The jars for the packages stored in: /Users/stephenboesch/.ivy2/jars
io.delta#delta-spark_2.12 added as a dependency
:: resolving dependencies :: org.apache.spark#spark-submit-parent-e5b920a9-e134-4aa7-9002-64d01564dc90;1.0
confs: [default]
found io.delta#delta-spark_2.12;3.1.0 in central
found io.delta#delta-storage;3.1.0 in central
found org.antlr#antlr4-runtime;4.9.3 in central
:: resolution report :: resolve 268ms :: artifacts dl 24ms
:: modules in use:
io.delta#delta-spark_2.12;3.1.0 from central in [default]
io.delta#delta-storage;3.1.0 from central in [default]
org.antlr#antlr4-runtime;4.9.3 from central in [default]
---------------------------------------------------------------------
| | modules || artifacts |
| conf | number| search|dwnlded|evicted|| number|dwnlded|
---------------------------------------------------------------------
| default | 3 | 0 | 0 | 0 || 3 | 0 |
---------------------------------------------------------------------
:: retrieving :: org.apache.spark#spark-submit-parent-e5b920a9-e134-4aa7-9002-64d01564dc90
confs: [default]
0 artifacts copied, 3 already retrieved (0kB/23ms)
24/02/23 12:57:01 WARN NativeCodeLoader: Unable to load native-hadoop library for your platform... using builtin-java classes where applicable
Setting default log level to "WARN".
To adjust logging level use sc.setLogLevel(newLevel).
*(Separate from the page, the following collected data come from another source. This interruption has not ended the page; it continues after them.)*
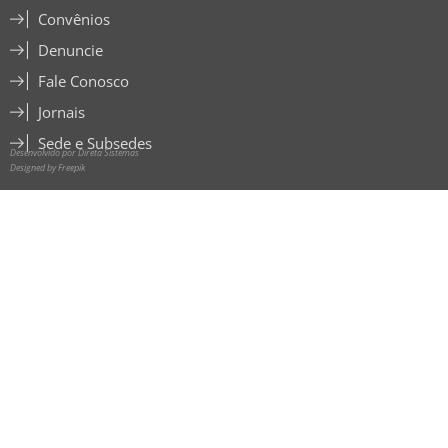
Convênios
Denuncie
Fale Conosco
Jornais
Sede e Subsedes
Desenvolvido por Direta Sistemas
Designed by Freepik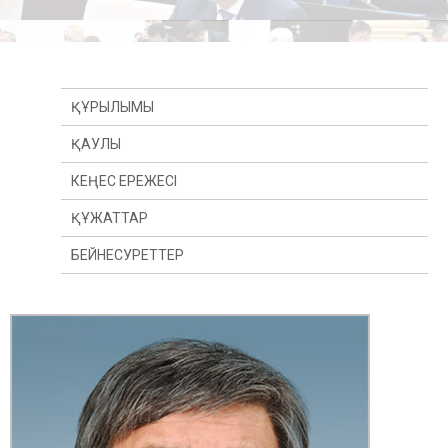
ҚҰРЫЛЫМЫ
ҚАУЛЫ
КЕҢЕС ЕРЕЖЕСІ
ҚҰЖАТТАР
БЕЙНЕСУРЕТТЕР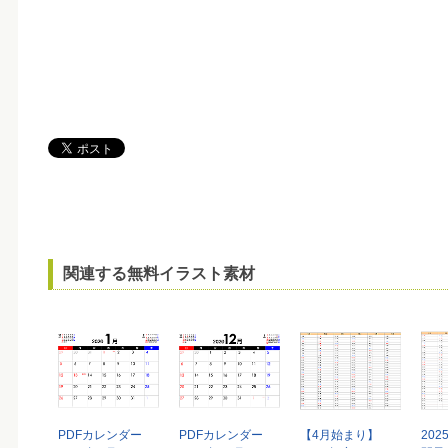
関連する無料イラスト素材
PDFカレンダー
PDFカレンダー
【4月始まり】
20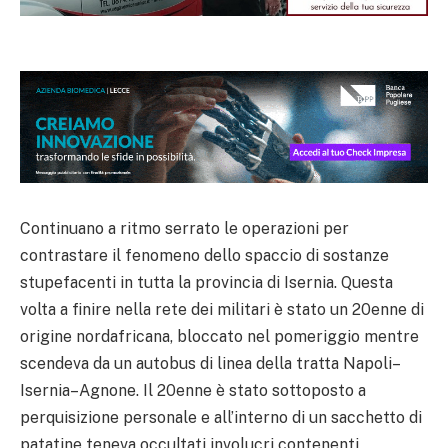
Continuano a ritmo serrato le operazioni per
contrastare il fenomeno dello spaccio di sostanze
stupefacenti in tutta la provincia di Isernia. Questa
volta a finire nella rete dei militari è stato un 20enne di
origine nordafricana, bloccato nel pomeriggio mentre
scendeva da un autobus di linea della tratta Napoli–
Isernia–Agnone. Il 20enne è stato sottoposto a
perquisizione personale e all’interno di un sacchetto di
patatine teneva occultati involucri contenenti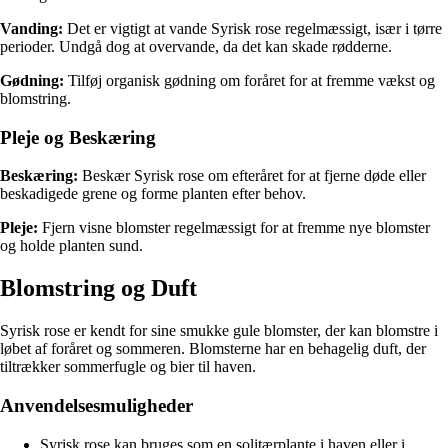
Vanding:
Det er vigtigt at vande Syrisk rose regelmæssigt, især i tørre
perioder. Undgå dog at overvande, da det kan skade rødderne.
Gødning:
Tilføj organisk gødning om foråret for at fremme vækst og
blomstring.
Pleje og Beskæring
Beskæring:
Beskær Syrisk rose om efteråret for at fjerne døde eller
beskadigede grene og forme planten efter behov.
Pleje:
Fjern visne blomster regelmæssigt for at fremme nye blomster
og holde planten sund.
Blomstring og Duft
Syrisk rose er kendt for sine smukke gule blomster, der kan blomstre i
løbet af foråret og sommeren. Blomsterne har en behagelig duft, der
tiltrækker sommerfugle og bier til haven.
Anvendelsesmuligheder
Syrisk rose kan bruges som en solitærplante i haven eller i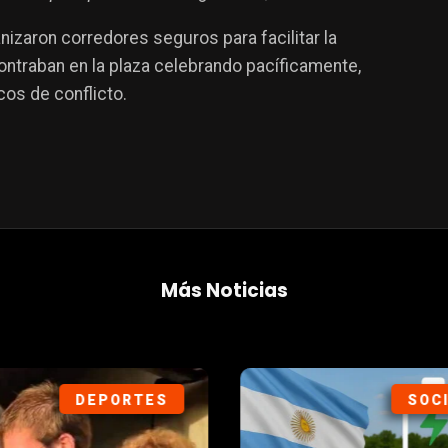
izaron corredores seguros para facilitar la
contraban en la plaza celebrando pacíficamente,
cos de conflicto.
Más Noticias
DEPORTES
SOC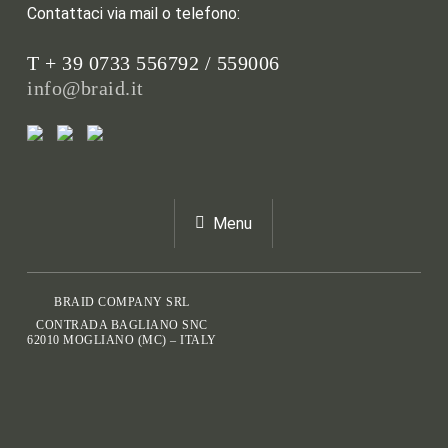
Contattaci via mail o telefono:
T + 39 0733 556792 / 559006
info@braid.it
Menu
BRAID COMPANY SRL
CONTRADA BAGLIANO SNC
62010 MOGLIANO (MC) – ITALY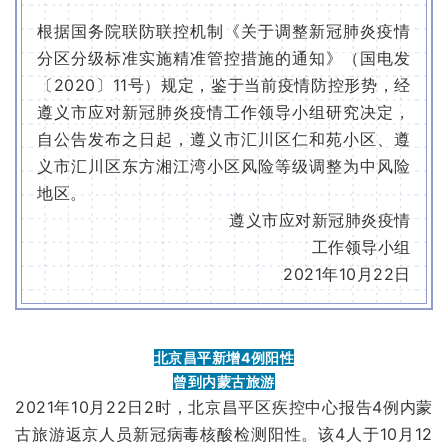
根据国务院联防联控机制《关于调整新冠肺炎疫情
分区分级标准实施精准管控措施的通知》（国电发
〔2020〕11号）规定，鉴于当前疫情防控形势，经
遵义市应对新冠肺炎疫情工作领导小组研究决定，
自公告发布之日起，遵义市汇川区仁和苑小区、遵
义市汇川区东方湘江湾小区风险等级调整为中风险
地区。
遵义市应对新冠肺炎疫情
工作领导小组
2021年10月22日
北京昌平新增4例阳性
曾到内蒙古旅游
2021年10月22日2时，北京昌平区疾控中心报告4例内蒙
古旅游返京人员新冠病毒核酸检测阳性。该4人于10月12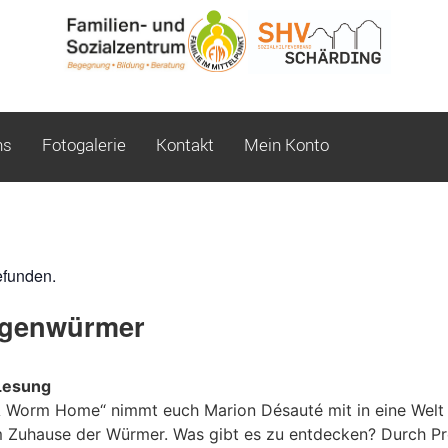
ns
Fotogalerie
Kontakt
Mein Konto
efunden.
egenwürmer
Lesung
 Worm Home“ nimmt euch Marion Désauté mit in eine Welt 
im Zuhause der Würmer. Was gibt es zu entdecken? Durch P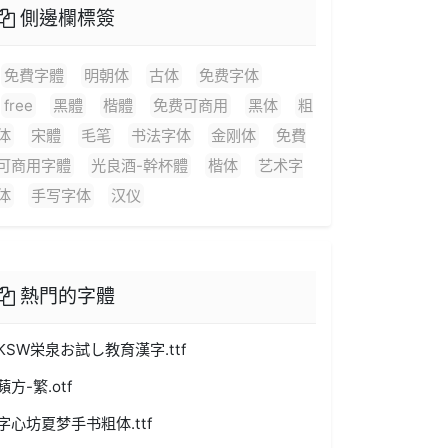
側邊欄標簽
免費字體
明朝体
古体
免费字体
free
黑體
楷體
免费可商用
黑体
粗
体
宋體
毛笔
书法字体
金刚体
免費
可商用字體
光良酒-幹杯體
楷体
艺术字
体
手写字体
汉仪
熱門的字體
KSW栄泉お試し教育漢字.ttf
蘋方-繁.otf
字心坊夏梦手书粗体.ttf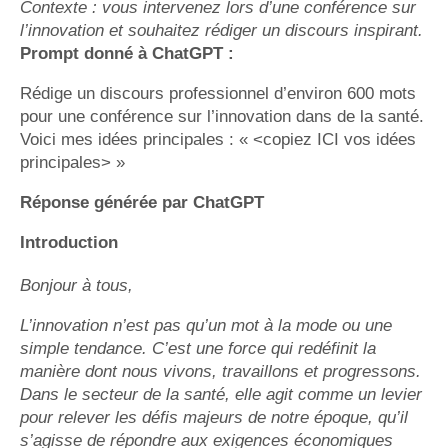
Contexte : vous intervenez lors d’une conférence sur
l’innovation et souhaitez rédiger un discours inspirant.
Prompt donné à ChatGPT :
Rédige un discours professionnel d’environ 600 mots
pour une conférence sur l’innovation dans de la santé.
Voici mes idées principales : « <copiez ICI vos idées
principales> »
Réponse générée par ChatGPT
Introduction
Bonjour à tous,
L’innovation n’est pas qu’un mot à la mode ou une
simple tendance. C’est une force qui redéfinit la
manière dont nous vivons, travaillons et progressons.
Dans le secteur de la santé, elle agit comme un levier
pour relever les défis majeurs de notre époque, qu’il
s’agisse de répondre aux exigences économiques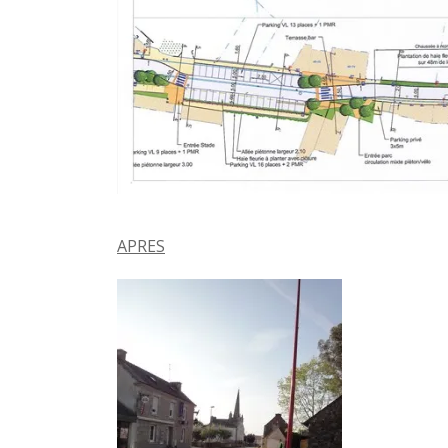
APRES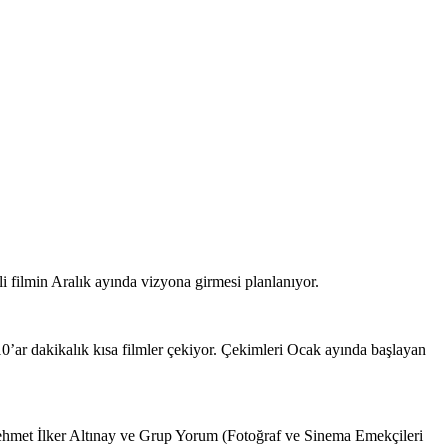
i filmin Aralık ayında vizyona girmesi planlanıyor.
’ar dakikalık kısa filmler çekiyor. Çekimleri Ocak ayında başlayan
Mehmet İlker Altınay ve Grup Yorum (Fotoğraf ve Sinema Emekçileri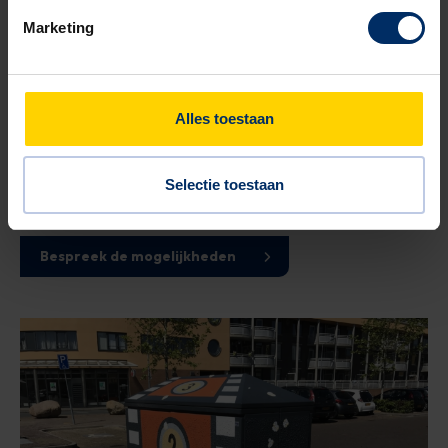
Marketing
Als de straatkast niet gecombineerd of geïntegreerd kan
worden dan zijn aangepaste uitvoeringen de oplossing.
Bijvoorbeeld door twee straatkasten ruggelings te plaatsen en
te voorzien van een afwijkend dak.
Alles toestaan
Dit in combinatie met een fraaie beschildering maakt dat de
straatkast getransformeerd wordt naar een fraai object dat
Selectie toestaan
fungeert als blikvanger in de openbare ruimte.
Bespreek de mogelijkheden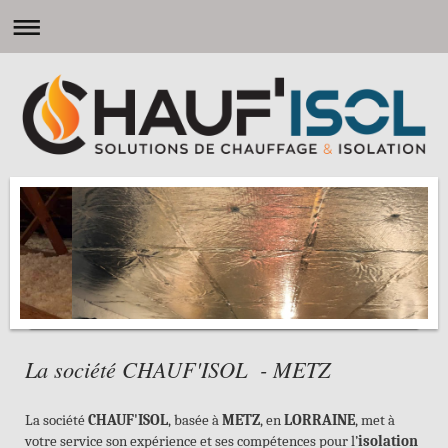
La société CHAUF'ISOL - METZ
La société
CHAUF'ISOL
, basée à
METZ
, en
LORRAINE
, met à
votre service son expérience et ses compétences pour l’
isolation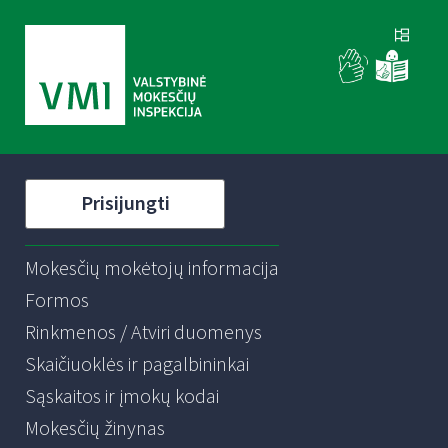
Prisijungti
Mokesčių mokėtojų informacija
Formos
Rinkmenos / Atviri duomenys
Skaičiuoklės ir pagalbininkai
Sąskaitos ir įmokų kodai
Mokesčių žinynas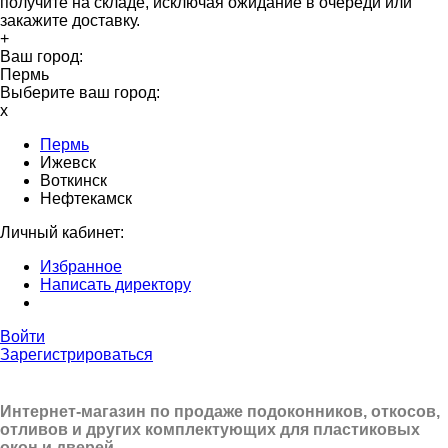
получите на складе, исключая ожидание в очереди или
закажите доставку.
+
Ваш город:
Пермь
Выберите ваш город:
x
Пермь
Ижевск
Воткинск
Нефтекамск
Личный кабинет:
Избранное
Написать директору
Войти
Зарегистрироваться
Интернет-магазин по продаже подоконников, откосов,
отливов и других
комплектующих для пластиковых
окон и дверей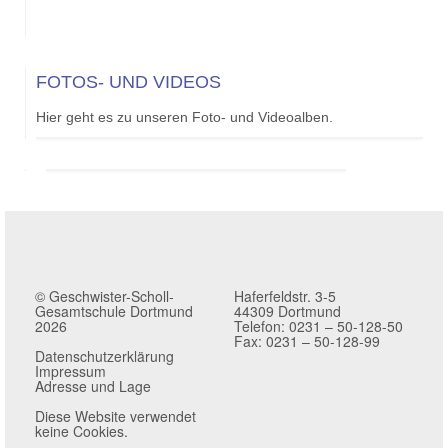
FOTOS- UND VIDEOS
Hier geht es zu unseren Foto- und Videoalben.
© Geschwister-Scholl-
Haferfeldstr. 3-5
Gesamtschule Dortmund
44309 Dortmund
2026
Telefon: 0231 – 50-128-50
Fax: 0231 – 50-128-99
Datenschutzerklärung
Impressum
Adresse und Lage
Diese Website verwendet
keine Cookies.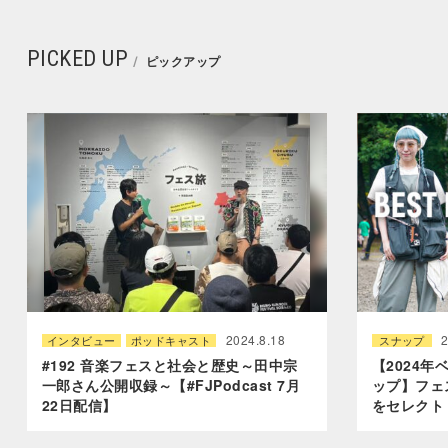
PICKED UP
ピックアップ
2024.8.18
インタビュー
ポッドキャスト
スナップ
#192 音楽フェスと社会と歴史～田中宗
【2024
一郎さん公開収録～【#FJPodcast 7月
ップ】フェ
22日配信】
をセレクト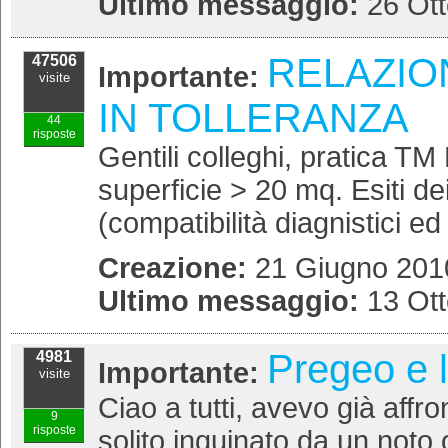
Ultimo messaggio:
26 Ott
RELAZIO
47506
Importante:
visite
IN TOLLERANZA
44
risposte
Gentili colleghi, pratica 
superficie > 20 mq. Esiti dei
(compatibilità diagnistici ed 
Creazione:
21 Giugno 2010
Ultimo messaggio:
13 Ott
Pregeo e l
4981
Importante:
visite
Ciao a tutti, avevo già aff
9
risposte
solito inquinato da un noto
For SparkR, use setLogLevel(newLevel).
24/02/23 12:57:05 WARN SparkSession: Cannot use io.delta.sql.DeltaSparkSessionExtension to configure session extensions.
java.lang.NoClassDefFoundError: org/apache/spark/sql/catalyst/analysis/UnresolvedLeafNode
- Can we create a table?
CREATE TABLE delta.`/tmp/delta-table`
USING DELTA AS SELECT col1 as id
FROM VALUES 0,1,2,3,4;
- Maybe not?
ANTLR Tool version 4.9.3 used for code generation does not match the current runtime version 4.8ANTLR Runtime version 4.9.3 used for parser compilation does not match the current runtime version 4.8ANTLR Tool version 4.9.3 used for code generation does not match the current runtime version 4.8ANTLR Runtime version 4.9.3 used for parser compilation does not match the current runtime version 4.824/02/23 12:45:58 ERROR SparkSQLDriver: Failed in [CREATE TABLE delta.`/tmp/delta-table` USING DELTA AS SELECT col1 as id FROM VALUES 0,1,2,3,4]
java.lang.NoClassDefFoundError: org/apache/spark/sql/catalyst/analysis/UnresolvedLeafNode
at java.base/java.lang.ClassLoader.defineClass1(Native Method)
at java.base/java.lang.ClassLoader.defineClass(ClassLoader.java:1022)
at java.base/java.security.SecureClassLoader.defineClass(SecureClassLoader.java:174)
at java.base/java.net.URLClassLoader.defineClass(URLClassLoader.java:555)
at java.base/java.net.URLClassLoader$1.run(URLClassLoader.java:458)
..
Caused by: java.lang.ClassNotFoundException: org.apache.spark.sql.catalyst.analysis.UnresolvedLeafNode
at java.base/java.net.URLClassLoader.findClass(URLClassLoader.java:476)
at java.base/java.lang.ClassLoader.loadClass(ClassLoader.java:594)
at java.base/java.lang.ClassLoader.loadClass(ClassLoader.java:527)
... 95 more
So then what is correct set of incantations for delta-tables?
You should upgrade your spark version to 3.5.x